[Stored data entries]
*** Block opens ***
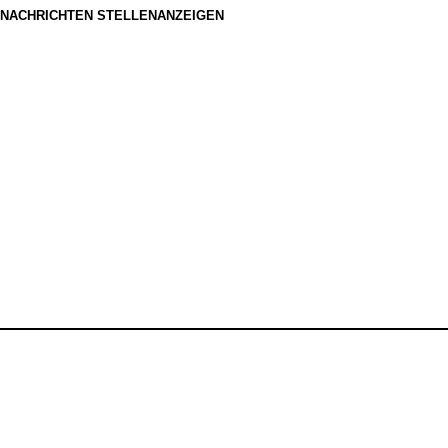
NACHRICHTEN STELLENANZEIGEN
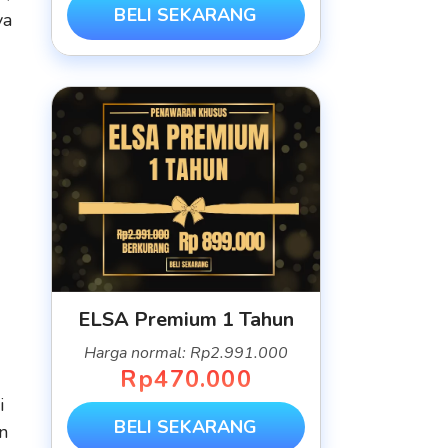
BELI SEKARANG
ya
ELSA Premium 1 Tahun
Harga normal: Rp2.991.000
Rp470.000
i
BELI SEKARANG
n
*** Block closes ***
Using the entries above, give again each line from the one containing "ELSA Premium 1 Tahun" through the last line, exactly and only those.

ELSA Premium 1 Tahun
Harga normal: Rp2.991.000
Rp470.000
i
BELI SEKARANG
n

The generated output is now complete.